- **EXERCISE AIM**
Using the data that follows, return exactly the lines from the one that contains "[210,56,474,68] Authentication System" through the one that contains "(170, 594) none -> [268,499,309,511] system", ends included.

- **RECORD EXTRACTS**
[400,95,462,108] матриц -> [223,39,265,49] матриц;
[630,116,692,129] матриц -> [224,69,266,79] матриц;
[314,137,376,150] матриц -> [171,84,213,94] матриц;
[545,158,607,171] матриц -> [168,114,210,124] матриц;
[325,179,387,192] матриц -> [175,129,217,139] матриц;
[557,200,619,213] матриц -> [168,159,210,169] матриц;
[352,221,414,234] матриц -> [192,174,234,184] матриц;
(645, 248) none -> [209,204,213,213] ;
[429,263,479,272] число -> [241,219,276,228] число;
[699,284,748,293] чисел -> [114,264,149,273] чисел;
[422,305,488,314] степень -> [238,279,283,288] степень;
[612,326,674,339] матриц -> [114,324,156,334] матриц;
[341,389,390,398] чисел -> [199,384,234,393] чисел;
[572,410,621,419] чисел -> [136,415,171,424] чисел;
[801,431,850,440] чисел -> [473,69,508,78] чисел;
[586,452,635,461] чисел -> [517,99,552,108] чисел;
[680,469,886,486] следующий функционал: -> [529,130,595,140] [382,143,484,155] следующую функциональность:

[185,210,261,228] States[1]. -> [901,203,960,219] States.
...
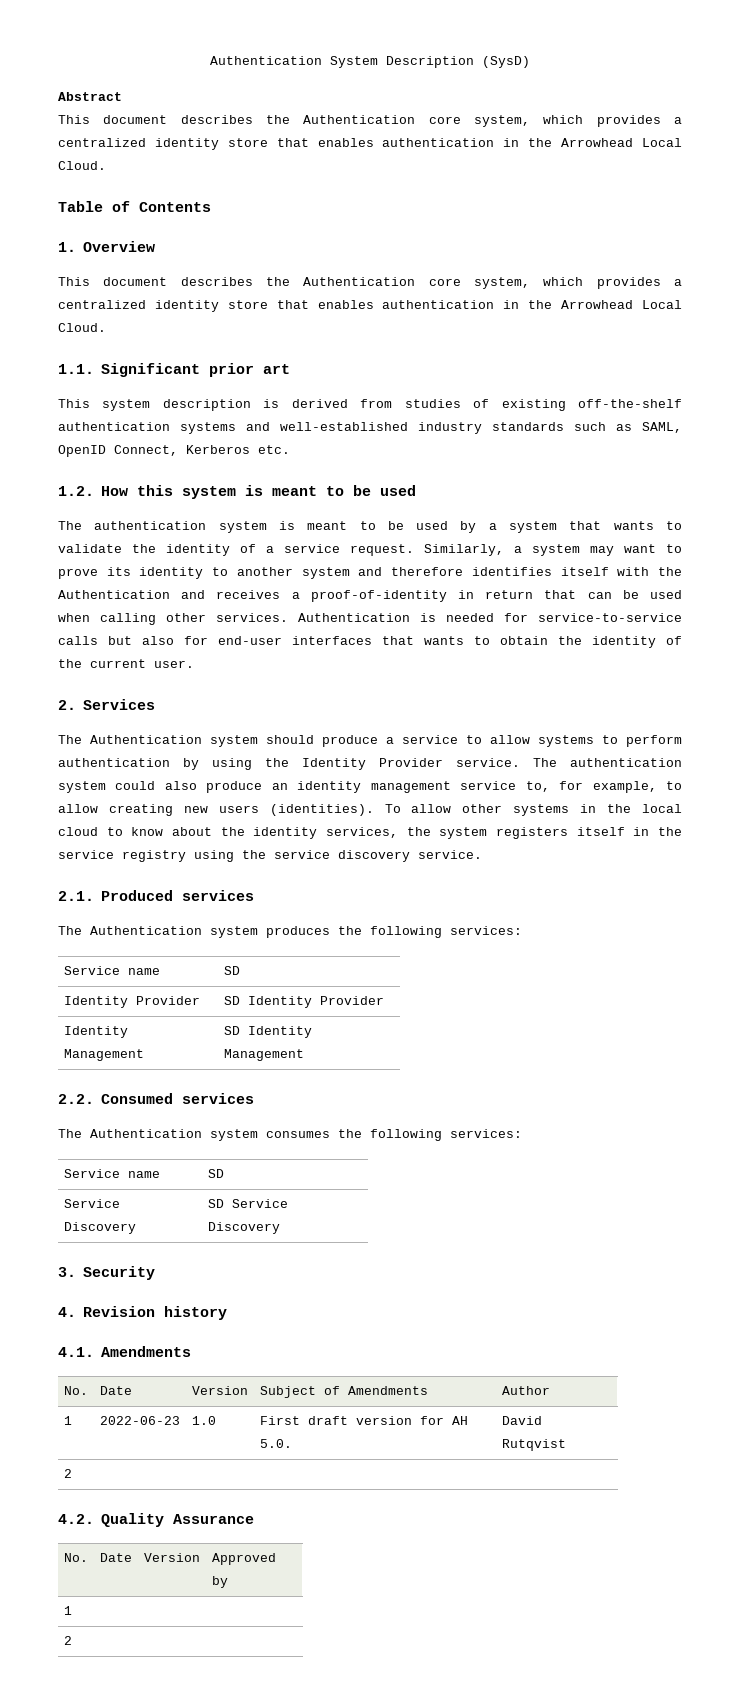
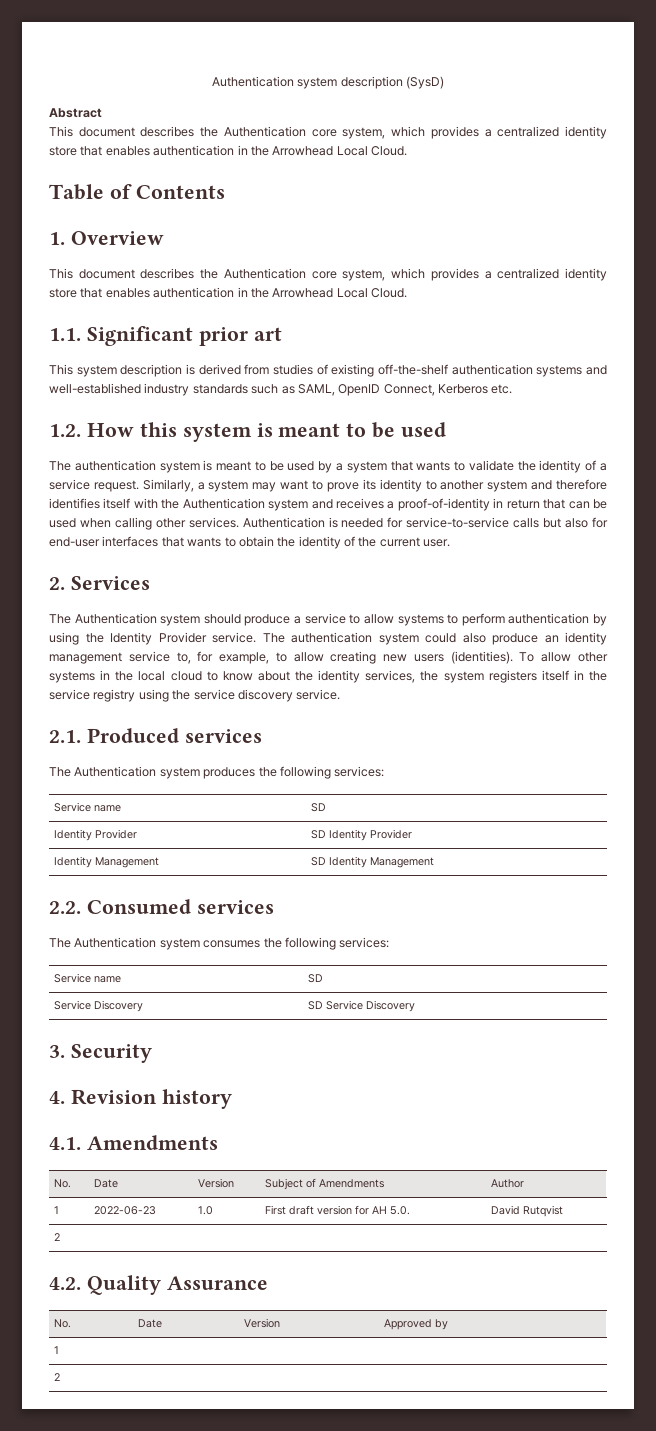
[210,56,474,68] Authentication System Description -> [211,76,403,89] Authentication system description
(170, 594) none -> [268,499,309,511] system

- **TASK RESPONSE**
[210,56,474,68] Authentication System Description -> [211,76,403,89] Authentication system description
(170, 594) none -> [268,499,309,511] system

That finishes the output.